Il ne s’agit pas seulement de se souvenir, mais de comprendre. À Kinshasa, une exposition consacrée à l’« Histoire de la République démocratique du Congo » remet au centre du débat public la figure de Patrice-Émery Lumumba et, à travers lui, celle des héros nationaux. Pendant deux mois, objets, archives et créations artistiques interrogent l’héritage politique, moral et panafricain du premier Premier ministre congolais. À l’heure où la cohésion nationale et la souveraineté demeurent des enjeux vifs, l’initiative prend une portée résolument contemporaine. Elle invite à relire le passé pour éclairer le présent, et à faire de la mémoire non un refuge nostalgique, mais un levier de conscience citoyenne. À Kinshasa, l’histoire s’expose, mais surtout, elle interpelle.
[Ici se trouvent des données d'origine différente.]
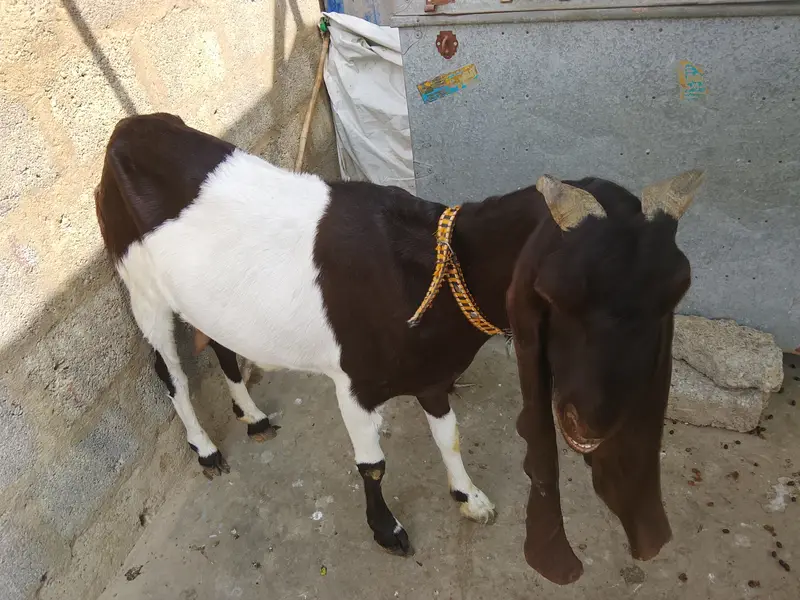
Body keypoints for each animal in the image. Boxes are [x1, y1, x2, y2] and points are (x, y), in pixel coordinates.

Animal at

Inaugurée le week-end dernier au Musée d’Art contemporain et multimédia de Kinshasa, l’exposition intitulée « Histoire de la République démocratique du Congo : hommage aux héros nationaux » place la mémoire au cœur de l’espace public. Figure centrale du parcours : Patrice-Émery Lumumba, premier Premier ministre du pays, dont le combat pour l’indépendance, la dignité humaine et l’unité africaine irrigue l’ensemble de la scénographie.
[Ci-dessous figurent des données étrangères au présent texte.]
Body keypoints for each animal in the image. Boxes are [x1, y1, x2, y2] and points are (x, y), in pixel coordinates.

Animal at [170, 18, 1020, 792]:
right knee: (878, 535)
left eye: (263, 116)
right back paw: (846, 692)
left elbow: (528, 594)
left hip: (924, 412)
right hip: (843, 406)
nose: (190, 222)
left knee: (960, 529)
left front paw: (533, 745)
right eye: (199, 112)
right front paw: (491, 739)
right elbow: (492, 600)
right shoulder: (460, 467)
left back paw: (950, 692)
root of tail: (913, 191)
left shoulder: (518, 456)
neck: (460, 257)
Objets historiques, documents d’archives et supports multimédias retracent une trajectoire politique brève mais fondatrice. Celle d’un homme dont les mots et les actes continuent de structurer l’imaginaire national, bien au-delà de sa disparition.
Lumumba, une conscience toujours vivante
Lors de la cérémonie d’ouverture, le message a été clairement posé. Pour Théodore Nganzi, directeur de cabinet adjoint au ministère de la Culture, Lumumba reste une référence politique et morale. Un homme qui, par « ses paroles puissantes et son engagement inébranlable », a défendu la dignité humaine, en particulier celle de l’homme noir, à une époque où celle-ci était niée.
Une lecture partagée par Vasyl Hamianin, ambassadeur d’Ukraine en RDC, qui a salué la mémoire d’un leader ayant « sacrifié sa vie non seulement pour le Congo, mais pour l’Afrique tout entière ». Une reconnaissance internationale qui rappelle que l’héritage lumumbiste dépasse les frontières nationales.
Un acte de mémoire, un appel politique
Pour l’élu national Éric Dibenga, l’exposition ne relève pas du simple hommage. Elle constitue un acte de mémoire active, un appel à la conscience collective dans un pays encore travaillé par les fractures de son histoire. Se souvenir, ici, revient à interroger les valeurs fondatrices de l’État congolais et à mesurer l’écart entre l’idéal porté par les héros nationaux et la réalité contemporaine.
Dans cette perspective, un parallèle symbolique a été esquissé entre Lumumba et le musicien jamaïcain Bob Marley, figure mondiale de la résistance et de l’émancipation. L’idée d’un village panafricain, liant ces héritages, a été évoquée comme un prolongement culturel et politique de cette mémoire partagée.
L’art comme relais de l’histoire
La soirée d’inauguration s’est conclue par une représentation théâtrale, « Épopée de Lumumba », interprétée par les étudiants de l’Institut national des arts (INA). Une mise en scène sobre, portée par la jeunesse, qui rappelle que la transmission de l’histoire ne peut se limiter aux archives : elle passe aussi par l’art, l’émotion et la parole incarnée.
En consacrant deux mois à cet hommage, le musée fait plus qu’exposer le passé. Il pose une question politique essentielle : que faisons-nous, aujourd’hui, de l’héritage des héros nationaux ? À Kinshasa, cette exposition rappelle que la mémoire n’est jamais neutre. Elle est un choix. Et parfois, un acte de courage.